__Task statement__.
Copy every line of text in the material below word for word, and leave the pictures out of your answer.
········
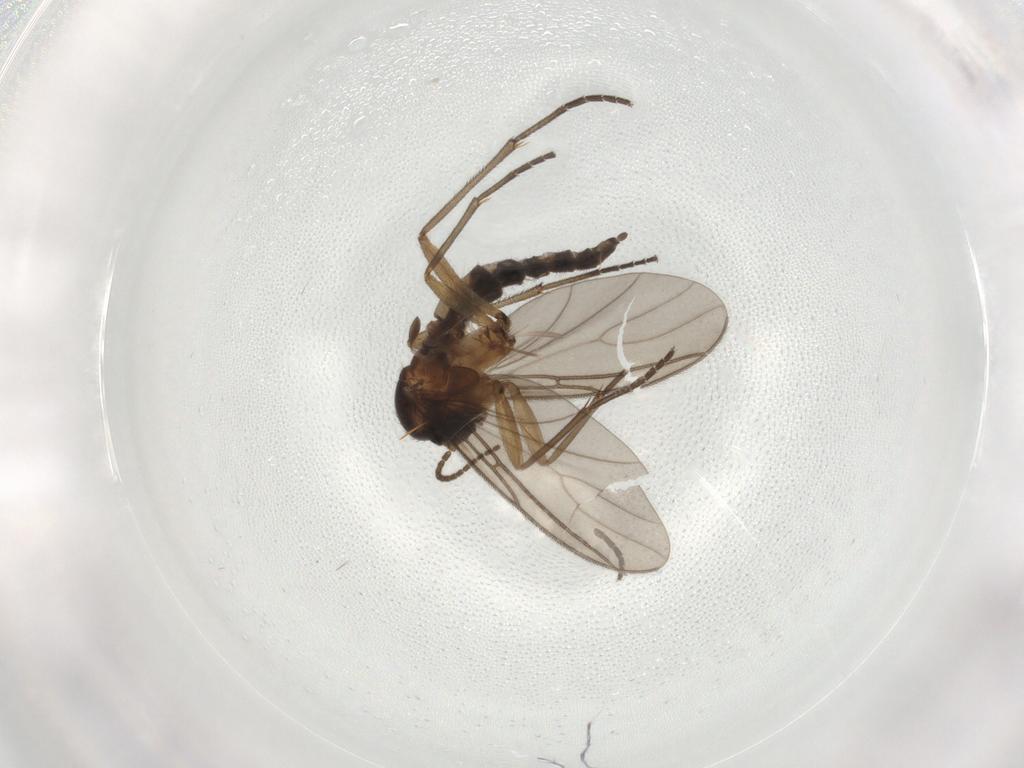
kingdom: Animalia
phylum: Arthropoda
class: Insecta
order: Diptera
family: Sciaridae
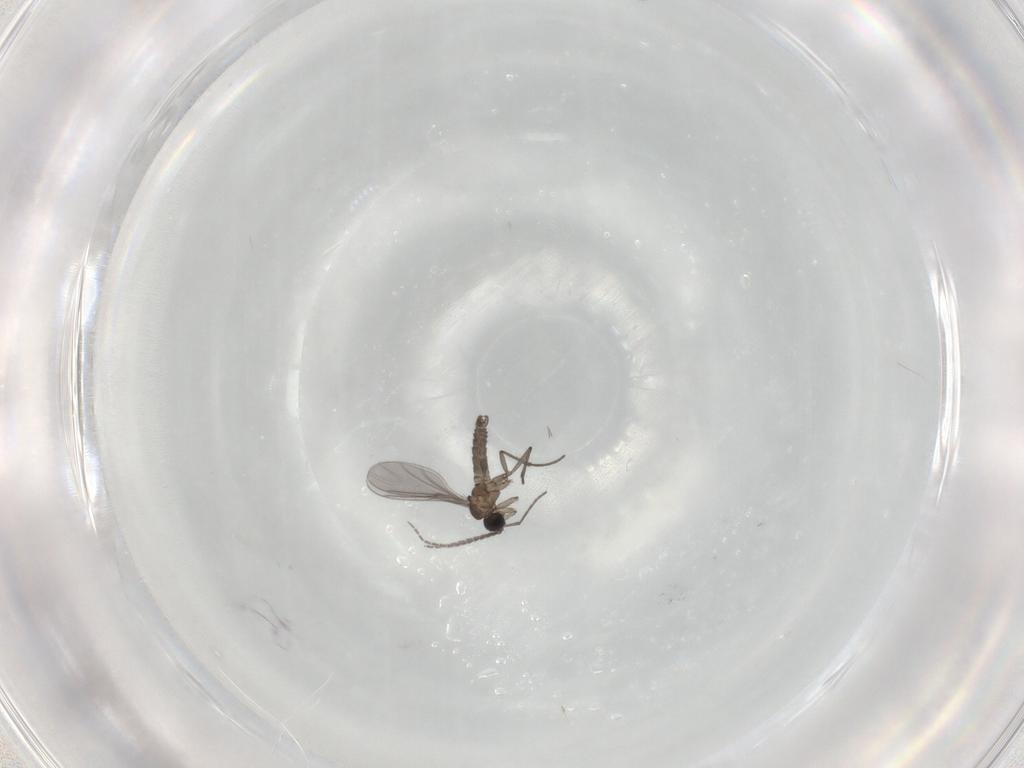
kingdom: Animalia
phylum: Arthropoda
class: Insecta
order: Diptera
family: Sciaridae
········
__Answer to this problem__.
kingdom: Animalia
phylum: Arthropoda
class: Insecta
order: Diptera
family: Sciaridae
kingdom: Animalia
phylum: Arthropoda
class: Insecta
order: Diptera
family: Sciaridae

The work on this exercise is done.